## PROBLEM TO WORK ON:
Copy out the following listing verbatim, starting at the beginning and ending with the line containing "crop and rotate: top 24.951%, bottom 13.925%", with both of those lines included.

## SUPPLIED ENTRIES:
— begin —

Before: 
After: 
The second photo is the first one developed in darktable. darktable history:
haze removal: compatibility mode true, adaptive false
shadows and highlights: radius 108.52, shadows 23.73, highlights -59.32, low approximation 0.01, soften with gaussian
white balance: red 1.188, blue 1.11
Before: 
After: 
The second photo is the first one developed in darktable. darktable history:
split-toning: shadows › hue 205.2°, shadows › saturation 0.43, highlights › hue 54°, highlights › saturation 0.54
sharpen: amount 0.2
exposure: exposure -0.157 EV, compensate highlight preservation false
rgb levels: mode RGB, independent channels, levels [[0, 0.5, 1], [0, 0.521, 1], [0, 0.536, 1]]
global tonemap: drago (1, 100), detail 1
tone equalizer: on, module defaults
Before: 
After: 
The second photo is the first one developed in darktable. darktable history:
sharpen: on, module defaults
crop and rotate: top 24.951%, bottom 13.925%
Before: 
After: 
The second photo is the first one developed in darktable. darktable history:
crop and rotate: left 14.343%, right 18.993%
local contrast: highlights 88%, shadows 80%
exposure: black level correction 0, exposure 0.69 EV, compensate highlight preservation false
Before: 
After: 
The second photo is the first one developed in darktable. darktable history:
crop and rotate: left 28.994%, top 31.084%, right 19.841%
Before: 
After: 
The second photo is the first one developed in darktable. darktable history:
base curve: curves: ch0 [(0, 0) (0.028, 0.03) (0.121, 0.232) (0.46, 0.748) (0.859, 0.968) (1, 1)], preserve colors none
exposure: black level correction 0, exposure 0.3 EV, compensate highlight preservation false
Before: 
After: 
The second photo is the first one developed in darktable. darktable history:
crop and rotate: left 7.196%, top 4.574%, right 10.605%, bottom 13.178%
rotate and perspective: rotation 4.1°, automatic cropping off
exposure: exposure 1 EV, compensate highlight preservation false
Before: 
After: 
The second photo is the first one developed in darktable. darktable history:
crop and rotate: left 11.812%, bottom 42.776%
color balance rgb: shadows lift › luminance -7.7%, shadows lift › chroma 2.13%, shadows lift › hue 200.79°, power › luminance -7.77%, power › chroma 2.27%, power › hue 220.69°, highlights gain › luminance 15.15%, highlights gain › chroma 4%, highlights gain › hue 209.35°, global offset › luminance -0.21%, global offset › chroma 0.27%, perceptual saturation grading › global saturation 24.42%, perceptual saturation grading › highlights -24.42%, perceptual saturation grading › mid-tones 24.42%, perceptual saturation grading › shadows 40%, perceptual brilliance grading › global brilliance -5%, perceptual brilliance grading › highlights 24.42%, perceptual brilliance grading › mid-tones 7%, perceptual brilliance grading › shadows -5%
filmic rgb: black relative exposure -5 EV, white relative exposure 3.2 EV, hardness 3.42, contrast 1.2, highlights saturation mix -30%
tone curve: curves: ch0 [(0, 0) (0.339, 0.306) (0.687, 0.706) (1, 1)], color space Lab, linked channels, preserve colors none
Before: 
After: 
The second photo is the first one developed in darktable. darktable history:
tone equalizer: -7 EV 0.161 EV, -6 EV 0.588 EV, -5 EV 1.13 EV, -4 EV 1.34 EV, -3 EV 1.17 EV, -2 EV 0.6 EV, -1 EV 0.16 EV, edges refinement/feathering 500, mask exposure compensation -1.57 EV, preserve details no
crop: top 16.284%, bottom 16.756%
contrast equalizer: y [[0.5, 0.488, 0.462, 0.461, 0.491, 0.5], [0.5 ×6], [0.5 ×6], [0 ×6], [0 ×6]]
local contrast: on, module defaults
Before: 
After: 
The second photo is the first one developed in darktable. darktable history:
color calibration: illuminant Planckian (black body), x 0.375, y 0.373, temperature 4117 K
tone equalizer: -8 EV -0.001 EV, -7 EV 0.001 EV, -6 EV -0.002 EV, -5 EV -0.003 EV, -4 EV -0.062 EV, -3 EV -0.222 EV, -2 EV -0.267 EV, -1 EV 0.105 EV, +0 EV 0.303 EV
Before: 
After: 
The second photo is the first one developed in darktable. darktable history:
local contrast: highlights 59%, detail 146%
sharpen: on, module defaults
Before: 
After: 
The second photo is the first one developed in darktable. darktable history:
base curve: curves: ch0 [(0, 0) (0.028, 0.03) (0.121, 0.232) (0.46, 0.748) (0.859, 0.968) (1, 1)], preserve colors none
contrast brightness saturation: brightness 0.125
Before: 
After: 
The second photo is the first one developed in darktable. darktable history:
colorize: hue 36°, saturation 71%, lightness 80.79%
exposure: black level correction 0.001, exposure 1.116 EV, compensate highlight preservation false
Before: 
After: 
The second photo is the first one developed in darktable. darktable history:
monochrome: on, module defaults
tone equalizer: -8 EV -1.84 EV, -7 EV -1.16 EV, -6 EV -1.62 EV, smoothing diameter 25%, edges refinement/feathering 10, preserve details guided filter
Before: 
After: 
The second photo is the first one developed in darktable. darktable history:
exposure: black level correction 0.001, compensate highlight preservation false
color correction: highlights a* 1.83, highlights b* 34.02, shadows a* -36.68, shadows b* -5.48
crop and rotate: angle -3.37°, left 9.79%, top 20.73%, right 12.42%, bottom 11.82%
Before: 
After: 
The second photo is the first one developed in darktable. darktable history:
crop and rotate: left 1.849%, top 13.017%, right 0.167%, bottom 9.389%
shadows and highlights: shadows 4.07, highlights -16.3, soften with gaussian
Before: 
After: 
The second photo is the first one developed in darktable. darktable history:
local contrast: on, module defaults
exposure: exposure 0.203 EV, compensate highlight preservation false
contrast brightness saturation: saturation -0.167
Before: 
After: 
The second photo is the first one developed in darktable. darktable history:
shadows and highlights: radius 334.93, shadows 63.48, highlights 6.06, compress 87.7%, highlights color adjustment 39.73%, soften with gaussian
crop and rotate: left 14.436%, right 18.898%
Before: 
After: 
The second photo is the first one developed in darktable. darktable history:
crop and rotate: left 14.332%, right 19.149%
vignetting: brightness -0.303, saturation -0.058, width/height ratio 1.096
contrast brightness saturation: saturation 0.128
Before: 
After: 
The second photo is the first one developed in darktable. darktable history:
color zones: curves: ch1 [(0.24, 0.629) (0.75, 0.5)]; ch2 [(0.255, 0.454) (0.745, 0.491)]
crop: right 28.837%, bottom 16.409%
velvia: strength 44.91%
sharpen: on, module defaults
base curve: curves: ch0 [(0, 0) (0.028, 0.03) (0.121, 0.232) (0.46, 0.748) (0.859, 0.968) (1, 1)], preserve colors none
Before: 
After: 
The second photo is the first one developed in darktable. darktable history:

— end —

## TASK ANSWER:
Before: 
After: 
The second photo is the first one developed in darktable. darktable history:
haze removal: compatibility mode true, adaptive false
shadows and highlights: radius 108.52, shadows 23.73, highlights -59.32, low approximation 0.01, soften with gaussian
white balance: red 1.188, blue 1.11
Before: 
After: 
The second photo is the first one developed in darktable. darktable history:
split-toning: shadows › hue 205.2°, shadows › saturation 0.43, highlights › hue 54°, highlights › saturation 0.54
sharpen: amount 0.2
exposure: exposure -0.157 EV, compensate highlight preservation false
rgb levels: mode RGB, independent channels, levels [[0, 0.5, 1], [0, 0.521, 1], [0, 0.536, 1]]
global tonemap: drago (1, 100), detail 1
tone equalizer: on, module defaults
Before: 
After: 
The second photo is the first one developed in darktable. darktable history:
sharpen: on, module defaults
crop and rotate: top 24.951%, bottom 13.925%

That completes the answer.